Despite the limitations placed on us by the pandemic, we had a year of robust revenues but more importantly a strong flow of deals that sets us up well for FY 2022-23. As with the previous year, it was driven by repeat and referral business signifying a high level of customer satisfaction. We have been noticed for our ideation, our "Intellectual Property"- the ability to ideate and craft unique solutions, coupled with our "Network" that has underpinned our execution capabilities and drives robust deal flow. We will make additions to our team opportunistically, our current team very capably servicing our customer base. As a pure fee based, knowledge driven firm, we remain ideally placed to be a one- stop source of solutions for our customers, and this is underscored by our deal flow.

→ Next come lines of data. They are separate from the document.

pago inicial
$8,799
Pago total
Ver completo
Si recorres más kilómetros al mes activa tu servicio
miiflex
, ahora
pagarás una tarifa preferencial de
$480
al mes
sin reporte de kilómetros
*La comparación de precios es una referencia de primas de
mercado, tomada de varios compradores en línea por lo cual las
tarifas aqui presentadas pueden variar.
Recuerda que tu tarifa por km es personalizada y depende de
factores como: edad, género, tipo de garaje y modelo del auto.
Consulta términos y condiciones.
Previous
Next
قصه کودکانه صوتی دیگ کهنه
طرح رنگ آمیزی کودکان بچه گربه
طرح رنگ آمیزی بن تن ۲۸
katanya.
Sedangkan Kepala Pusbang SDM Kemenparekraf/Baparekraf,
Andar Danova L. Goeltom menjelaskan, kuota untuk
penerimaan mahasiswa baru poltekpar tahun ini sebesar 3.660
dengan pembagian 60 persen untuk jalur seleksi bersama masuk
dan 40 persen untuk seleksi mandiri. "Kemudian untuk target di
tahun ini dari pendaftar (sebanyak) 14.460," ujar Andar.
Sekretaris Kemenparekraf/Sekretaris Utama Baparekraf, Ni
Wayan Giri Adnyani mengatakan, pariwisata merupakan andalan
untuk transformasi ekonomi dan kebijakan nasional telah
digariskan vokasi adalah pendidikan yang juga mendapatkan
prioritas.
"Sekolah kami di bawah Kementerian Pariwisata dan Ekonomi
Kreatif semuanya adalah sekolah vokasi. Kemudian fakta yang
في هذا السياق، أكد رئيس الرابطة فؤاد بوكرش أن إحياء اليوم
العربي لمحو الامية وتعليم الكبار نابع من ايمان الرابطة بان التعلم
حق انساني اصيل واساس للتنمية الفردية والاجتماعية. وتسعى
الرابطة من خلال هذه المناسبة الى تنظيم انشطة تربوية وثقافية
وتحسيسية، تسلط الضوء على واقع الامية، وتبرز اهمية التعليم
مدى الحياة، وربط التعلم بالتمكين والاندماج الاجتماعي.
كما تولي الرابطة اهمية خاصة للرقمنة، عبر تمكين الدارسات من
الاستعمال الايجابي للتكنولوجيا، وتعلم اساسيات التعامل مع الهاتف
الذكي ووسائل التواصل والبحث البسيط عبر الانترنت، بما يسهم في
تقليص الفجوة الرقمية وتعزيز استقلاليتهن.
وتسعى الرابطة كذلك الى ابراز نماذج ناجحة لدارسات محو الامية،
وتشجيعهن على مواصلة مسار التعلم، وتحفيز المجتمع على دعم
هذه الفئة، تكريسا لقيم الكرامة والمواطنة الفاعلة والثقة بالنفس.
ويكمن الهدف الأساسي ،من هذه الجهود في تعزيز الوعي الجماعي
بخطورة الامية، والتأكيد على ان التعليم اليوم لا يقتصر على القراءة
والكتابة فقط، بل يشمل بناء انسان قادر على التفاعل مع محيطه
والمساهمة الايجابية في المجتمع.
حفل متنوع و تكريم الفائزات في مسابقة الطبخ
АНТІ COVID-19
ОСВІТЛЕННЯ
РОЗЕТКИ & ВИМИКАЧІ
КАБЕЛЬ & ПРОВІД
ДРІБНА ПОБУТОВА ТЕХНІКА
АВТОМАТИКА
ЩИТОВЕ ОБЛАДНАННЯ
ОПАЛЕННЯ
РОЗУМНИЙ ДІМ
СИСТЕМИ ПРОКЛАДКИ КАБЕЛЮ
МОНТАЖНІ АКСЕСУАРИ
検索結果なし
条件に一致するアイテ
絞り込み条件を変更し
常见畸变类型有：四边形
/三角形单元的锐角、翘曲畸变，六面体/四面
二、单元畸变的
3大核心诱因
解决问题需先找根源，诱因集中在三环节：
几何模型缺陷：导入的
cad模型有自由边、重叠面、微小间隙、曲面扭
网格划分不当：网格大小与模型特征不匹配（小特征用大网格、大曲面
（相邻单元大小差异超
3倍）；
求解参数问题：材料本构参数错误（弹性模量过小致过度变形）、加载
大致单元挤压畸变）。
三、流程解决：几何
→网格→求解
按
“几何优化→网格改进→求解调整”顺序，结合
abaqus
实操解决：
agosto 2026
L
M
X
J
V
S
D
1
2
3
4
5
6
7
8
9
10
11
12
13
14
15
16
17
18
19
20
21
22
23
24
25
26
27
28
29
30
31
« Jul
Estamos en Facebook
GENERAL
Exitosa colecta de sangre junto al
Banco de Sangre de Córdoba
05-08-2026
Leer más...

E) MATERIAL DEVELOPMENT IN HUMAN RESOURCES / INDUSTRIAL RELATIONS FRONT, INCLUDING NUMBER OF PEOPLE EMPLOYED

We continue to grow our pipeline of transactions in the corporate advisory business and add people as needed. We believe our team is optimally staffed at this time.

F) DETAILS OF SIGNIFICANT CHANGES (I.E. CHANGE OF 25% OR MORE AS COMPARED TO THE IMMEDIATELY PREVIOUS FINANCIAL YEAR) IN KEY FINANCIAL RATIOS, ALONG WITH DETAILED EXPLANATIONS THEREFOR

Particulars F.Y. 2022-23 F.Y. 2021-22
Debtors Turnover (Excl. Unbilled) 87.34 39.77
Debtors Turnover (Incl. Unbilled) 171.84 65.87
Inventory Turnover N.A. N.A.
Interest Coverage Ratio 19.43 145.39
Current Ratio (Incl. Equity Instrument) 10.08 3.50
Current Ratio (Excl. Equity Instrument) 4.89 1.98
Debt Equity Ratio 0.00 0.05
Operating Profit Margin (%) 23.98% 38.66%
Net Profit Margin (%) 27.57% 40.89%

G) DETAILS OF ANY CHANGE IN RETURN ON NET WORTH AS COMPARED TO THE IMMEDIATELY PREVIOUS FINANCIAL YEAR ALONG WITH A DETAILED EXPLANATION THEREOF

In the current financial year, it has been observed that the Return on Net Worth (RoNW) has reduced from 20.14% to 9.38%. RoNW is a profitability indicator that measures the returns generated by a company on its shareholders equity. The decrease in RoNW is primarily due to decrease in Companys profitability owing to following factors:

- Increased payment to intermediaries for enhanced business

- Increased legal, professional fees and travelling expenses

- Unrealised loss on financial instruments on fair value changes

CAUTIONARY STATEMENT

Statements in this Management Discussion & Analysis describing the Companys objectives, projections, estimates, expectations or predictions may be "forward looking statements" within the meaning of applicable securities laws and regulations. Actual results could differ materially from those expressed or implied. Important factors that could make a difference to the Companys operations include economic developments in the country and improvement in the state of capital markets, changes in the Government regulations, tax laws and other status and other incidental factors.